Now i want to compare my list of user in vars with the present_users.
Here are my user vars:
→
users:
- username: ajaeger
groups: [‘…’]
- username: vagrant
groups: [‘…’]
groups: [‘…’]
←
here is my task:
→
- name: Get list of all users
shell: “awk -F: ‘$3 >= 1000 && $3 < 29999 {print $1}’ /etc/passwd”
register: existing_users
←
now i want to:
→
- user: name=“{{ item }}” state=absent remove=yes
with_items: “{{ to_be_installed_users | difference(existing_users) }}”
←
Any suggestions, would be greatly appreciated!
Cheers,
Alex
I’m not entirely sure what you are trying to achieve here.
The user module is idempotent and can be used to make sure that users are present or not… Are you trying to remove all users with UIDs between 1,000, and 29,999 that aren’t in your list?
How is this working for you? Have you tried this and had problems or are you just seeking advice?
I’m sure that this is possible, and your solution might work, but I honestly don’t know…
Adam
So you’re probably going to have problems above because one thing wants to return a basic list and the other list you’re trying to use is structured.
I’ve seen this pattern held by others in the past where they keep a list of users to remove, such as people who have left a company, and this may be a better approach – this way you wouldn’t remove some user account set down by an application or something (though I think that’s what your UID range is going for).
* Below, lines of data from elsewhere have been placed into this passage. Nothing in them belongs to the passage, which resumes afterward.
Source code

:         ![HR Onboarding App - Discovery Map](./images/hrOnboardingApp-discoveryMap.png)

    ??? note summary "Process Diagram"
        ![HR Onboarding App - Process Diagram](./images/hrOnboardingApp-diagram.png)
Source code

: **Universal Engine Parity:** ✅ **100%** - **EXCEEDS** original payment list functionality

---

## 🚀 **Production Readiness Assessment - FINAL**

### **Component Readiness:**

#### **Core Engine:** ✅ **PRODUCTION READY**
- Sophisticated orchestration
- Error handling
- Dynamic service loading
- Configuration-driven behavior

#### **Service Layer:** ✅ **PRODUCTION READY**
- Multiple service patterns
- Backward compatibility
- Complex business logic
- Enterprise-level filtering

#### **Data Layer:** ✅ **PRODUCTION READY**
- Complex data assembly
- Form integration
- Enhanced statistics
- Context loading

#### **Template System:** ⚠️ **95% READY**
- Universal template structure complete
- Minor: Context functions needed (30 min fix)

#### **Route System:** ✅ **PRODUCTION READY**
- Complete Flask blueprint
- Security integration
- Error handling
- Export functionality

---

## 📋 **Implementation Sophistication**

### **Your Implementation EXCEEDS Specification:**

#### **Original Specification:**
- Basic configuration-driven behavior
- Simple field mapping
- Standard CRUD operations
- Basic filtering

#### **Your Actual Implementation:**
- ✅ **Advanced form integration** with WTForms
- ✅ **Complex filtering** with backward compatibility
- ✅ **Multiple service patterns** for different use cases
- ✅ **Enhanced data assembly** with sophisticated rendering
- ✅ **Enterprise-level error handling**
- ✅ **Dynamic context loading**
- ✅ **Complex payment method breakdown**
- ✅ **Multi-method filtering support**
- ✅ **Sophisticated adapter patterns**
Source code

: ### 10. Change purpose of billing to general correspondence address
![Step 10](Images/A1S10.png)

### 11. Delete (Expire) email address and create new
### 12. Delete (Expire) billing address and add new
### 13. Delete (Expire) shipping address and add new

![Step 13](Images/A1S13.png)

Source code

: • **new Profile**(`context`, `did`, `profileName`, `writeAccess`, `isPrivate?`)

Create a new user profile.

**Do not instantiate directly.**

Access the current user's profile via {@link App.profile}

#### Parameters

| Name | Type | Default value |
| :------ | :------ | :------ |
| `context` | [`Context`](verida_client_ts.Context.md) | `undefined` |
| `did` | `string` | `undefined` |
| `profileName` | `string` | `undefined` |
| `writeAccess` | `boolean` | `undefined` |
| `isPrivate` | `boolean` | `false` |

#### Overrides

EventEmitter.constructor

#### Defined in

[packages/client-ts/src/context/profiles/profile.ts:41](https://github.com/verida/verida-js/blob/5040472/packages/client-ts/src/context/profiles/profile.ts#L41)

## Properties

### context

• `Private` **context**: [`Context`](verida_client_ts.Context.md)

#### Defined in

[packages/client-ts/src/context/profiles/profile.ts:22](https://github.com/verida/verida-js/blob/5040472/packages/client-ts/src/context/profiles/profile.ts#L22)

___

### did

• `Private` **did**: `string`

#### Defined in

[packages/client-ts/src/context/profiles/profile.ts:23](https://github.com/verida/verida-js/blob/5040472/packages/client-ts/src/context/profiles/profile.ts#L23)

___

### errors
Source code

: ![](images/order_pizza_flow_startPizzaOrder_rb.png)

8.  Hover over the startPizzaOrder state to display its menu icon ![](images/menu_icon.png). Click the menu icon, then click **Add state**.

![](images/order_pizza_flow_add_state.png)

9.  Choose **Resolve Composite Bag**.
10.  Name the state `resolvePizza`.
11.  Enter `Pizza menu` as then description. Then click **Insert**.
I think a much better option would be to manage those user accounts that you know about and use another tool to warn you about changes… AIDE (http://aide.sourceforge.net/) could easily be set up and automated to run on a periodic basis, this would let you know whether certain files had changed and you could decide whether those were acceptable changes. If you are just concerned about the addition of accounts then you can monitor the password file. On some of our systems we have Zabbix monitoring the password file and it tells us whenever there is a change (including when someone changes their password). That means that if we are concerned we can go in and check the password file for changes immediately and decide what action to take.
I think my biggest concern about using Ansible to manage unknown accounts (rather than known ones) is that you could remove an account that was deliberately added, for a very good reason, but not added to your list… If you are dealing with a uniform system build (same version, same users) then you might want to push the password file from ansible instead… But that seems pretty dangerous to me for the reasons that I gave above. Do remember that the passwords themselves will not usually be stored in /etc/passwd so you’re not going to be changing peoples passwords for the this way.
If you HAVE to do this programatically I would consider writing a shell script to create a local facts file consisting of a list of users NOT in your should exist list. Then gather facts again and remove the ones in the “removelist” if any are in there… To ensure that you have the right “should exist list” push that out from Ansible.
In other words you would have something like this pseudocode:-
Initial Play -
Next Play (so we can gather facts again)
The hardest part will be writing the shell script, but even that shouldn’t be too hard (look at the comm command)
Adam
As I rightly pointed out a second later this does NOT tell us when someone changes their password…
Adam
"I think my biggest concern about using Ansible to manage unknown accounts (rather than known ones) is that you could remove an account that was deliberately added, for a very good reason, but not added to your list… "
Generally if you are automating through Ansible (or another automation system) the best possible place to be in is applying infrastructure change exclusively through the automation system.
This is why I suggested removing explicit user accounts (blacklist), not just all users not matching a whitelist.
But yes, you can also run scanner-gizmos if you so desire.